Brief> Transcribe each line below word for word.

Available data>
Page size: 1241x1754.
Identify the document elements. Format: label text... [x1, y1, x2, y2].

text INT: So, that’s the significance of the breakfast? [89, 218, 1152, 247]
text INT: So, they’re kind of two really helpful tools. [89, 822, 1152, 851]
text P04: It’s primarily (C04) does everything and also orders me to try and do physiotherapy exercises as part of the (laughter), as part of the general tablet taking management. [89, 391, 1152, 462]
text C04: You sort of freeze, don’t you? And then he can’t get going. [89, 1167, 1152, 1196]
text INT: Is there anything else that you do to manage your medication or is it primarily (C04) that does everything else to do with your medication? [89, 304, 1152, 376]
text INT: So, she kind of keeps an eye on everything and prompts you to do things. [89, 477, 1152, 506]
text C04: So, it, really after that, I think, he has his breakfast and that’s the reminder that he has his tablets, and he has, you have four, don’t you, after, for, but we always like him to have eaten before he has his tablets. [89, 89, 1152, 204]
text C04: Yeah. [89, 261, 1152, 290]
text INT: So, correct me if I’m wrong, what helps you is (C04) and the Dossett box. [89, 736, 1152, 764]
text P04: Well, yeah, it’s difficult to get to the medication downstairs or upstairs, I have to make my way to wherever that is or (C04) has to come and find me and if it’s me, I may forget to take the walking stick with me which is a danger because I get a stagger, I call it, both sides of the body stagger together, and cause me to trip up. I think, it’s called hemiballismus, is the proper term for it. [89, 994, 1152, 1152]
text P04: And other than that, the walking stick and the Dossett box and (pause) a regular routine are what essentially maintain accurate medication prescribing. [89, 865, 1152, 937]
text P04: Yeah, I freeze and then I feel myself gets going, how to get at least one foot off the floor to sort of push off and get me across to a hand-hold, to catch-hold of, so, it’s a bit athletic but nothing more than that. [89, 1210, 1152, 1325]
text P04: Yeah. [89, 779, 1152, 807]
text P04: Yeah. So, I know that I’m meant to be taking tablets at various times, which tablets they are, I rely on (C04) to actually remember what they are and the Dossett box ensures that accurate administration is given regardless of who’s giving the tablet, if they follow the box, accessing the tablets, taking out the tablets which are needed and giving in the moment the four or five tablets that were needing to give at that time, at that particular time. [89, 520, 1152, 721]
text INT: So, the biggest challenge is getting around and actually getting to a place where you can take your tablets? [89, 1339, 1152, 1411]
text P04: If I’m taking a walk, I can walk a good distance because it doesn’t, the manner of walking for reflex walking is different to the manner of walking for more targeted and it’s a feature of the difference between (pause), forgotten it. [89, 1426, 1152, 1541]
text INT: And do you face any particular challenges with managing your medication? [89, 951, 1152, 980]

Answer to this problem>
Page size: 1241x1754.
Identify the document elements. Format: label text... [x1, y1, x2, y2].

text INT: So, that’s the significance of the breakfast? [89, 218, 1152, 247]
text INT: So, they’re kind of two really helpful tools. [89, 822, 1152, 851]
text P04: It’s primarily (C04) does everything and also orders me to try and do physiotherapy exercises as part of the (laughter), as part of the general tablet taking management. [89, 391, 1152, 462]
text C04: You sort of freeze, don’t you? And then he can’t get going. [89, 1167, 1152, 1196]
text INT: Is there anything else that you do to manage your medication or is it primarily (C04) that does everything else to do with your medication? [89, 304, 1152, 376]
text INT: So, she kind of keeps an eye on everything and prompts you to do things. [89, 477, 1152, 506]
text C04: So, it, really after that, I think, he has his breakfast and that’s the reminder that he has his tablets, and he has, you have four, don’t you, after, for, but we always like him to have eaten before he has his tablets. [89, 89, 1152, 204]
text C04: Yeah. [89, 261, 1152, 290]
text INT: So, correct me if I’m wrong, what helps you is (C04) and the Dossett box. [89, 736, 1152, 764]
text P04: Well, yeah, it’s difficult to get to the medication downstairs or upstairs, I have to make my way to wherever that is or (C04) has to come and find me and if it’s me, I may forget to take the walking stick with me which is a danger because I get a stagger, I call it, both sides of the body stagger together, and cause me to trip up. I think, it’s called hemiballismus, is the proper term for it. [89, 994, 1152, 1152]
text P04: And other than that, the walking stick and the Dossett box and (pause) a regular routine are what essentially maintain accurate medication prescribing. [89, 865, 1152, 937]
text P04: Yeah, I freeze and then I feel myself gets going, how to get at least one foot off the floor to sort of push off and get me across to a hand-hold, to catch-hold of, so, it’s a bit athletic but nothing more than that. [89, 1210, 1152, 1325]
text P04: Yeah. [89, 779, 1152, 807]
text P04: Yeah. So, I know that I’m meant to be taking tablets at various times, which tablets they are, I rely on (C04) to actually remember what they are and the Dossett box ensures that accurate administration is given regardless of who’s giving the tablet, if they follow the box, accessing the tablets, taking out the tablets which are needed and giving in the moment the four or five tablets that were needing to give at that time, at that particular time. [89, 520, 1152, 721]
text INT: So, the biggest challenge is getting around and actually getting to a place where you can take your tablets? [89, 1339, 1152, 1411]
text P04: If I’m taking a walk, I can walk a good distance because it doesn’t, the manner of walking for reflex walking is different to the manner of walking for more targeted and it’s a feature of the difference between (pause), forgotten it. [89, 1426, 1152, 1541]
text INT: And do you face any particular challenges with managing your medication? [89, 951, 1152, 980]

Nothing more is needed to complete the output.